As we said yesterday there is a definite separation between goods that can be easily differentiated and products that are more commodities in nature. One of the vast separations that we often see is the amount of price differentiation that can be utilized. As a product gets more separated in the market it is not uncommon for it to tend to go higher on the pricing scale. Many times these are products that are designed for the specific needs of a certain niche group of individuals.

Take for instance the new Venue sound system that is built by DigiDesign. This system is built directly for the needs of the application that it’s being put into. Sure it’s base cost is higher than that of many of the other sound boards out there but people are willing to pay the premium for a product that is designed to perform perfectly for the applications they are going for.

To throw another simple example at you look at Rolex. Many people find it to be a brand that is basically just an overpriced name, but take a look sometime at the way they build their watches. With laser engraved ceramic dials, hand made movements, and impeccable design Rolex has carved itself out a niche market of people that want the very best in a watch. These people wouldn’t be happy with a Timex or Casio. They want perfection, even if it means spending nearly $5000 or more on a watch. Timex on the other hand has a gigantic market and sells I’m sure thousands of times the number of watches Rolex sells every year. For every price there is a buyer for a product, but how is your product different, and does it justify it’s price?

Placement

As we take a look at the product itself and the pricing strategy that is being utilized we must also take into account the placement of the product itself. How will it be made available? Is it a service that is going to be spread through a geographic area, or a product with national or global distribution? Will it be sold in Walmart, or shipped from your website? Is it a product that needs it’s own store, or is it something that can fit in an existing retail chain? These are some of the questions that need to be asked and taken into account when deciding the placement of whatever it is your company is selling.

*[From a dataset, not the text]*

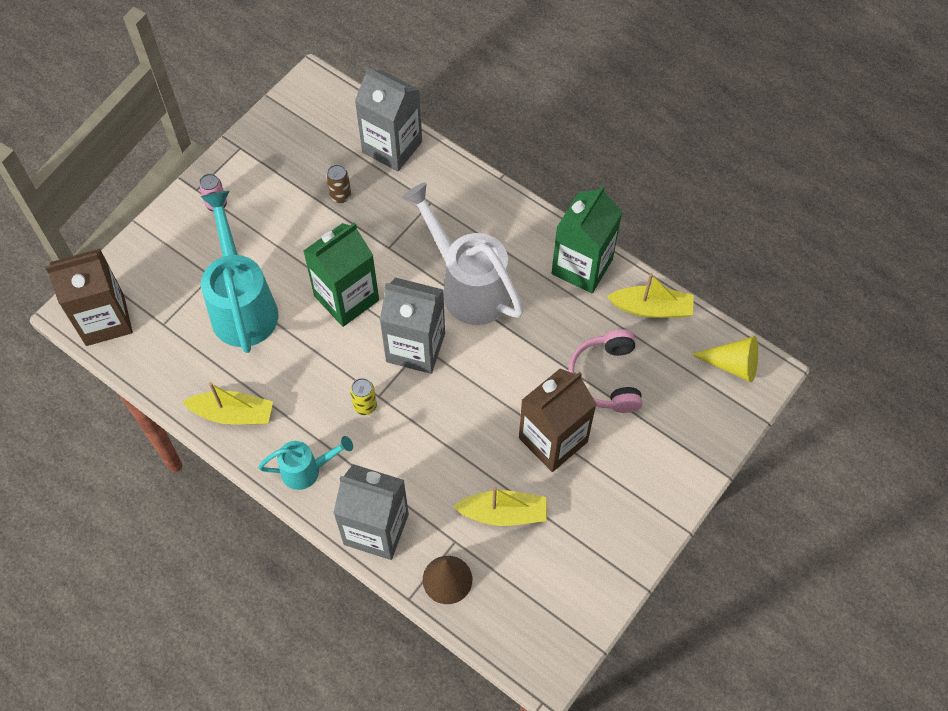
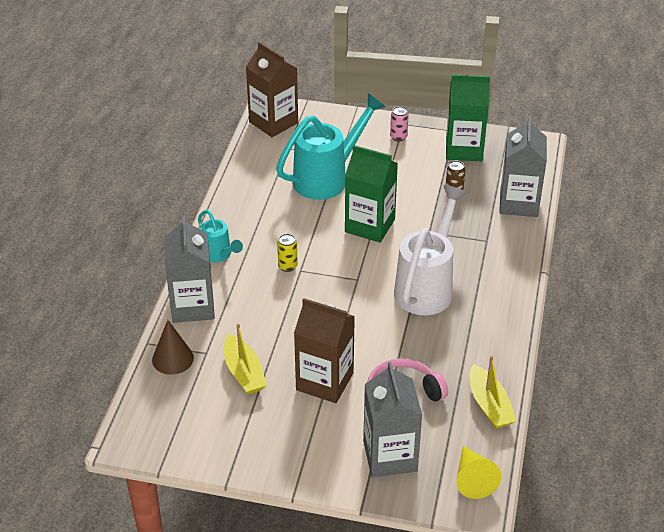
camera: 65 degrees right, 20 degrees down
(233, 414) = (240, 204): yellow boat -> none
(415, 347) = (353, 276): grey carton -> grey carton (390, 456)
(582, 266) = (496, 347): green carton -> green carton (464, 149)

Something else that must be taken into account is if there is any kind of legal controls or anything of the sort. These legal regulations can control the geographic area that a service or product can be sold. Take for example insurance, as many know, I spent a year as a benefits consultant with AFLAC. During this time I was only licensed to sell in the states of Virginia and Maryland. These controls mean that I couldn’t necessarily take on clients in other states, which controlled my placement through no fault of my own.

Promotion

Finally, promotion is what many people believe marketing is and don’t realize it’s just a small part of what is currently considered the “marketing mix”. This part of the mix is pretty easy to understand. It’s the actual promotion of the product. From the branding to the methods which are used when getting the product out in front of people this is the section of the mix that is usually done by advertising, viral marketing, and P.R. work. Every product has a different marketing mix, and for every mix the promotion will many times be totally different.

Take for instance Red Bull. This is a company that took a very different look at their promotional side of their mix. They began by putting a number of trucks on the road with a giant can of Red Bull on top and they gave away free Red Bull’s to people to get the buzz going. By doing this they were able to, for less cost than most national advertising campaigns, create a much larger buzz marketing strategy, which in turn was able to gain a lot of attention from their target market. The easiest most efficient way to utilize promotions is by studying very closely your target market and from there figuring out what media sources, or viable marketing sources will target that particular market most efficiently and most effectively.